▶ **Instructions to follow**: The records should be repeated word for word, pictures excluded.

Extracted page text data
Segment Open

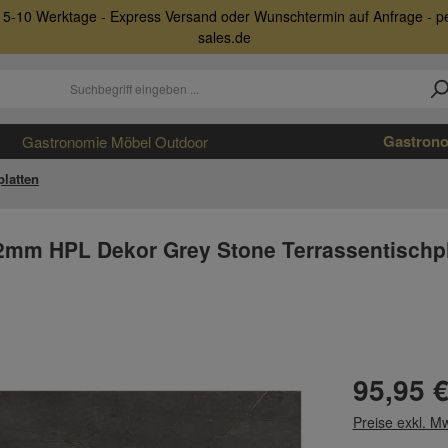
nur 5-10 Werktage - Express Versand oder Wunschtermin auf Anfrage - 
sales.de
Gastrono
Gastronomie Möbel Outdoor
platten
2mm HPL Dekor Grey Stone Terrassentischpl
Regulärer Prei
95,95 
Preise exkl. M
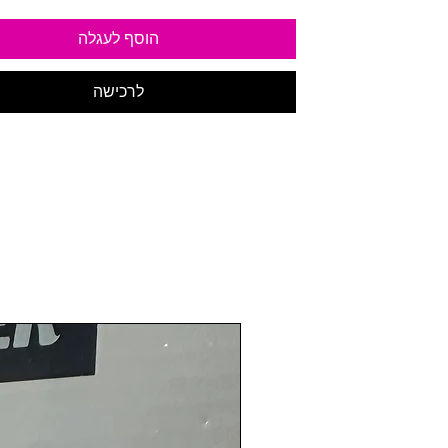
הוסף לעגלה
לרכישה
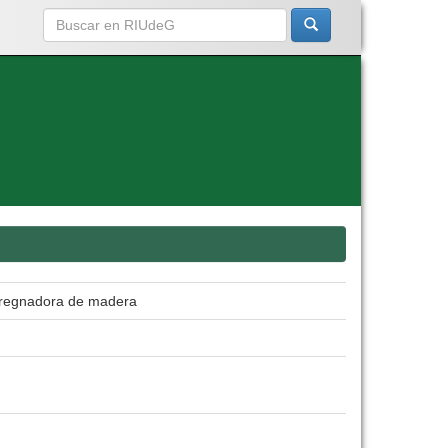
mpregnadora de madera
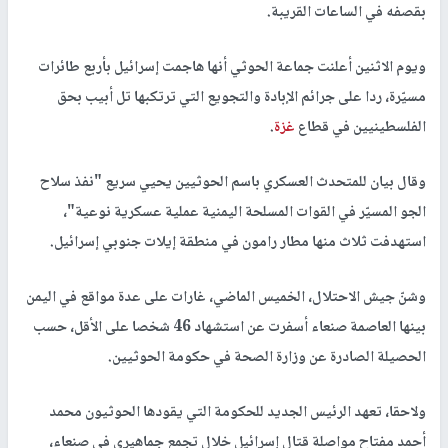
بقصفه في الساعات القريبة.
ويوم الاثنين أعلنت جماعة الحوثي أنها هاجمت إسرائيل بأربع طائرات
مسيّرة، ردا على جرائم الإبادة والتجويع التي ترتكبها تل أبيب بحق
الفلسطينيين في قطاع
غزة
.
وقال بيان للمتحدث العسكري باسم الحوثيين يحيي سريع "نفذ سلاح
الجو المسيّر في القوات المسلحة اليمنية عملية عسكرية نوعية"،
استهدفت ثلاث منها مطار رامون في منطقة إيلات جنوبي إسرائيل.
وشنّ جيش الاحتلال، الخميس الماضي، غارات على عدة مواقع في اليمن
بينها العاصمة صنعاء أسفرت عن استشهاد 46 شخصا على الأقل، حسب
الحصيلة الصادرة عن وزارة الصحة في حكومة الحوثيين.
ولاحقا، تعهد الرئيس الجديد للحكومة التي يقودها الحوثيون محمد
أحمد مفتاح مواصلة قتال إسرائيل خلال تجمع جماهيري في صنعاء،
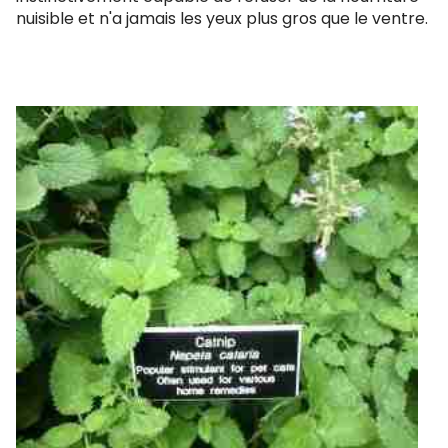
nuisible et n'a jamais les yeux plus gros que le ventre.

Segment Closed

▶ **Answer box**:
nur 5-10 Werktage - Express Versand oder Wunschtermin auf Anfrage - 
sales.de
Gastrono
Gastronomie Möbel Outdoor
platten
2mm HPL Dekor Grey Stone Terrassentischpl
Regulärer Prei
95,95 
Preise exkl. M
הוסף לעגלה
לרכישה
mpregnadora de madera
بقصفه في الساعات القريبة.
ويوم الاثنين أعلنت جماعة الحوثي أنها هاجمت إسرائيل بأربع طائرات
مسيّرة، ردا على جرائم الإبادة والتجويع التي ترتكبها تل أبيب بحق
الفلسطينيين في قطاع
غزة
.
وقال بيان للمتحدث العسكري باسم الحوثيين يحيي سريع "نفذ سلاح
الجو المسيّر في القوات المسلحة اليمنية عملية عسكرية نوعية"،
استهدفت ثلاث منها مطار رامون في منطقة إيلات جنوبي إسرائيل.
وشنّ جيش الاحتلال، الخميس الماضي، غارات على عدة مواقع في اليمن
بينها العاصمة صنعاء أسفرت عن استشهاد 46 شخصا على الأقل، حسب
الحصيلة الصادرة عن وزارة الصحة في حكومة الحوثيين.
ولاحقا، تعهد الرئيس الجديد للحكومة التي يقودها الحوثيون محمد
أحمد مفتاح مواصلة قتال إسرائيل خلال تجمع جماهيري في صنعاء،
nuisible et n'a jamais les yeux plus gros que le ventre.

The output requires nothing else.